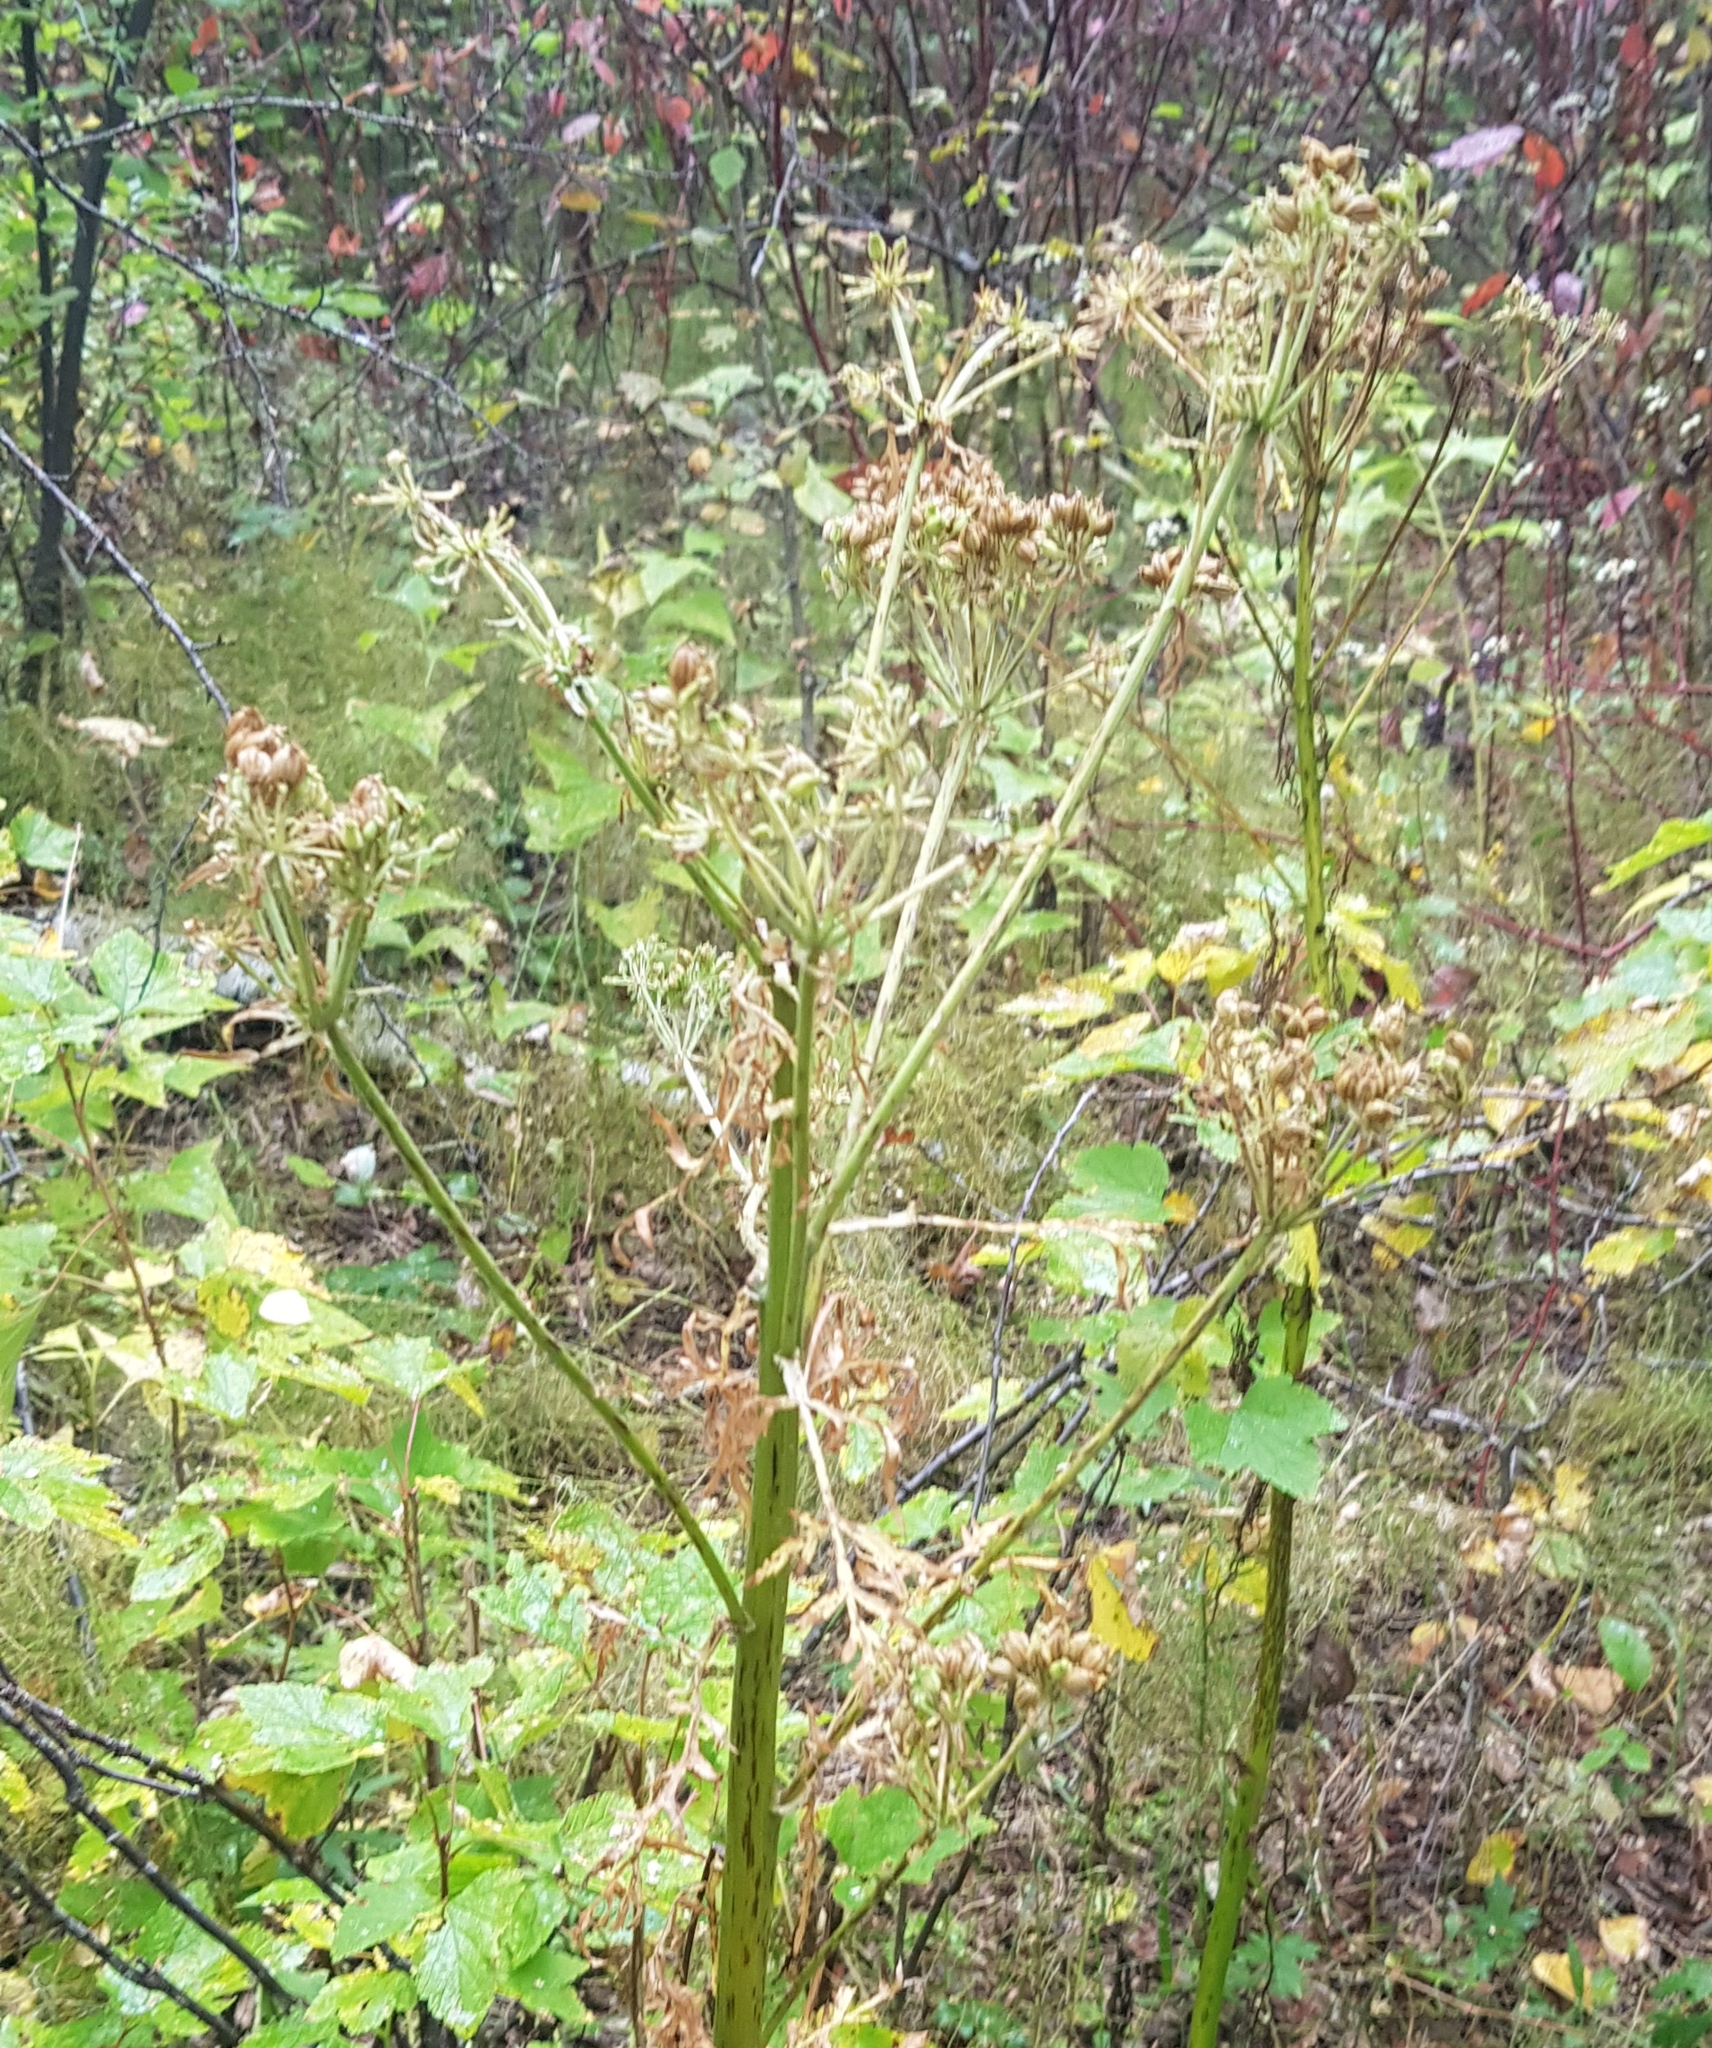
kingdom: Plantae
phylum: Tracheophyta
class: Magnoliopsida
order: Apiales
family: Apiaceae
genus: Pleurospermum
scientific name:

(The problem)
Rewrite every line of the data above as a numbered list, skipping blank lines and omitting any picture.

(Worked answer)
1. kingdom: Plantae
2. phylum: Tracheophyta
3. class: Magnoliopsida
4. order: Apiales
5. family: Apiaceae
6. genus: Pleurospermum
7. scientific name:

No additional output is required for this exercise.